Her hair was as black as midnight, falling over her shoulders in soft waves, right over the white shirt she wore, tucked inside black pants.
"Hello, Kaira." She smiled, kindly, too fucking kindly for my liking, and stepped toward me. "It is nice to meet you."
"What the fuck is going on?" I said, my limbs still frozen from what I had seen. Or what I thought I had seen. "Who are you?"
"Kaira," my aunt interjected. "I told you to stay."
"And I told you I wanted answers," I bit back. "I am not staying in the dark anymore, and seeing as you were discussing me, I'm pretty sure I have every right to be a part of this conversation. So I'm going to ask again—what's going on?" I asked my aunt directly and then looked at the dark-haired woman. "And who the fuck are you?"
The soft smile she carried slipped from her face almost instantly, replaced by the look of a predator if I had ever seen one, and the snakes… The snakes came back, slithering over her head, dancing to the music only they could hear.
"My name is Elandra," she purred, coming even closer to me. "But you might know me by a different name." I suspected as much. "You know me as Medusa."
I was a rational person,searching for logical explanations in every single aspect of my life, but right now my logic was failing me. Terribly. When I woke up today I only had one thought in my mind: find out more about my mother's past. And I guess I did, in a way, but not exactly in the way I expected it to unravel.

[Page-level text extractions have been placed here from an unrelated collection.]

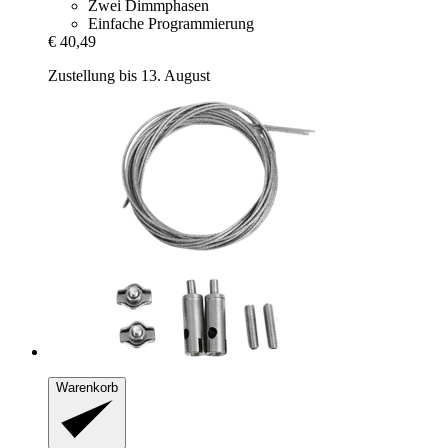
Zwei Dimmphasen
Einfache Programmierung
€ 40,49
Zustellung bis 13. August
Warenkorb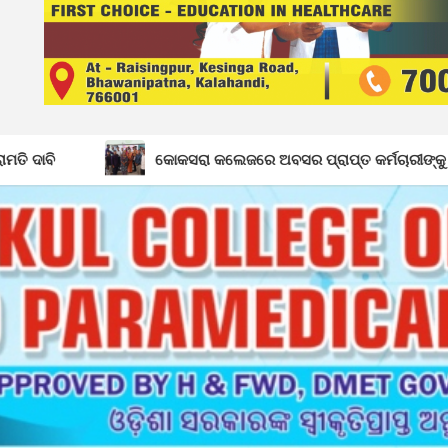
କୋକସରା କଲେଜରେ ଅବସର ପ୍ରାପ୍ତ କର୍ମଚାରୀଙ୍କୁ ବିଦାୟ କାଳୀନ ସମ୍ବର୍ଦ୍ଧନା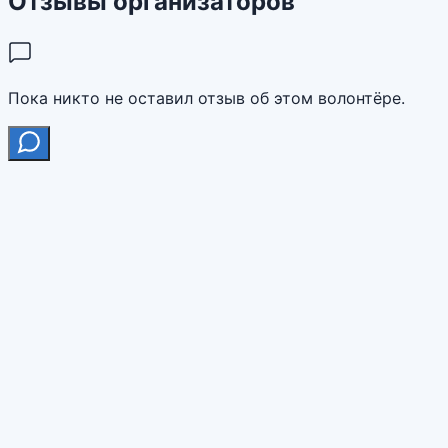
Отзывы организаторов
Пока никто не оставил отзыв об этом волонтёре.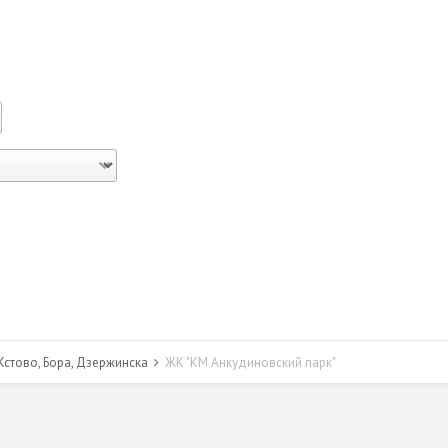
стово, Бора, Дзержинска
ЖК "КМ Анкудиновский парк"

My eyes were still glued to the small coffee table in front of the sofa in my aunt's living room, after I screamed fucking murder when I saw those snakes.
I couldn't speak.
Couldn't look anywhere else.
Couldn't even think.
The dark, beady eyes of those snakes were etched in my mind and no matter how many times I tried to move, I was frozen, my mind working overtime, trying to conjure the most logical explanation to what I saw. But there were no logical explanations and this was not another one of my weird dreams I could wake up from.
Elandra, Medusa, whatever the fuck was her name, was sitting on my right, giving me space, but she didn't leave. She didn't laugh at my outburst either, deciding to stay and apparently let this unfold while my aunt kept calling my name ten thousand times, only for me to stay silent.
Silence was good. Silence was perfect right now, but every now and then one of them would speak up, breaking my perfectly comfortable silence, reminding me I wasn't alone.